From d9d3e03f59bc6c7057214dc3e0baf52536db7ce9 Mon Sep 17 00:00:00 2001
From: Cyberes <cyberes@evulid.cc>
Date: Sun, 15 Oct 2023 15:38:48 -0600
Subject: [PATCH] docker: split into base and runtime

---
 other/vllm/Docker/Dockerfile         | 41 ++--------------------------
 other/vllm/Docker/Dockerfile.base    | 39 ++++++++++++++++++++++++++
 other/vllm/Docker/init-container.sh  | 25 +++++++++++++++++
 other/vllm/Docker/start-container.sh | 26 ------------------
 other/vllm/Docker/supervisord.conf   |  6 ++++
 5 files changed, 72 insertions(+), 65 deletions(-)

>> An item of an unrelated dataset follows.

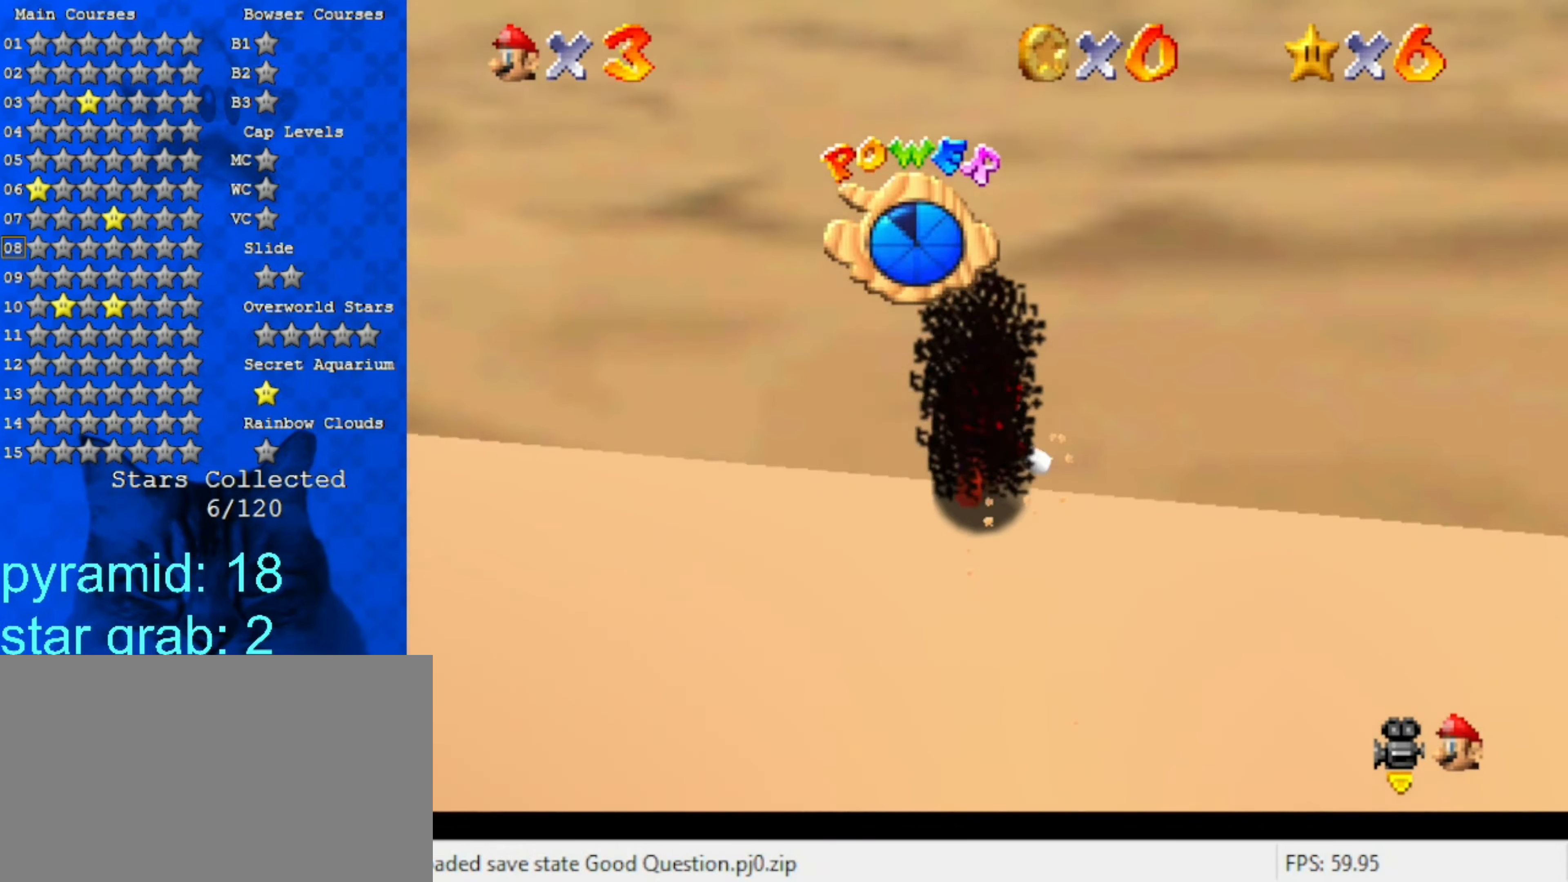
{"keys": ["left"], "events": [[66, "up", "up"], [500, "left", "down"]]}
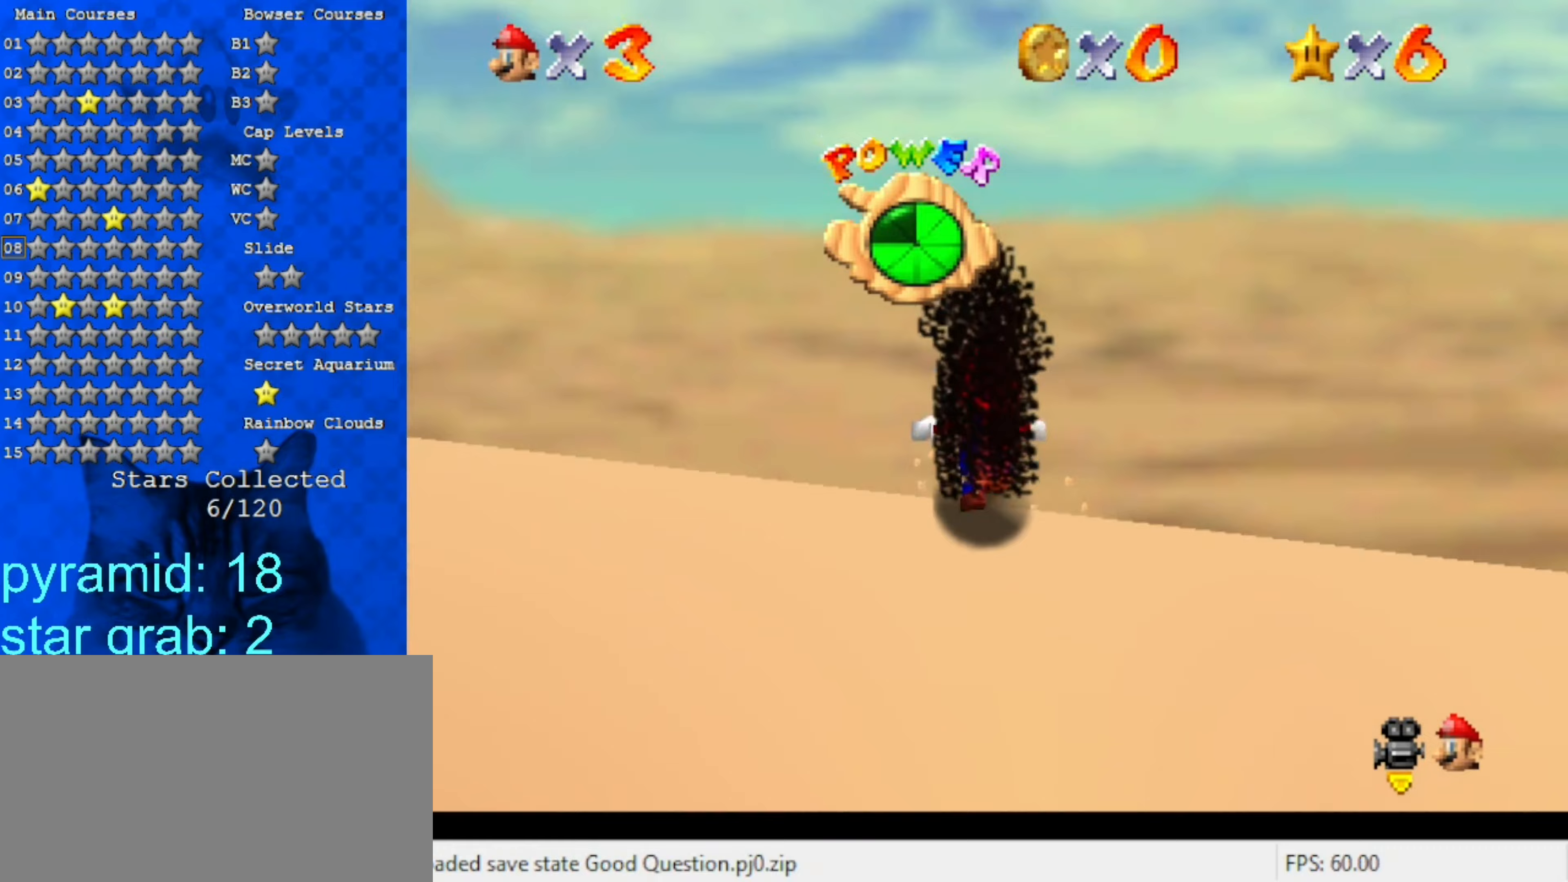
{"keys": ["left", "up", "y"], "events": [[33, "d", "down"], [67, "d", "up"], [67, "up", "down"], [67, "y", "down"], [133, "return", "down"], [333, "return", "up"]]}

 create mode 100644 other/vllm/Docker/Dockerfile.base
 create mode 100644 other/vllm/Docker/init-container.sh

diff --git a/other/vllm/Docker/Dockerfile b/other/vllm/Docker/Dockerfile
index 6e4b29a..2d16c95 100644
--- a/other/vllm/Docker/Dockerfile
+++ b/other/vllm/Docker/Dockerfile
@@ -1,37 +1,4 @@
-FROM nvidia/cuda:11.8.0-devel-ubuntu22.04 as build
-
-RUN apt-get update && \
-    apt-get install -y git python3-pip python3-venv wget unzip && \
-    rm -rf /var/lib/apt/lists/*
-RUN pip3 install --upgrade pip setuptools wheel
-
-RUN git clone https://git.evulid.cc/cyberes/local-llm-server.git /local-llm-server
-
-RUN python3 -m venv /jupyterlab
-RUN /jupyterlab/bin/pip install jupyterlab
-RUN /jupyterlab/bin/jupyter labextension disable "@jupyterlab/apputils-extension:announcements"
-
-RUN mkdir -p /app
-RUN wget https://github.com/rapiz1/rathole/releases/download/v0.4.8/rathole-x86_64-unknown-linux-gnu.zip -O /tmp/rathole.zip
-RUN unzip -j /tmp/rathole.zip -d /tmp
-RUN rm /tmp/rathole.zip
-RUN cp /tmp/rathole /app
-
-RUN python3 -m venv /venv
-RUN /venv/bin/pip3 install --upgrade pip setuptools wheel
-
-# Install PyTorch before installing VLLM in an attempt to ensure we use the right
-# version for our CUDA install. (VLLM wants 2.0.1)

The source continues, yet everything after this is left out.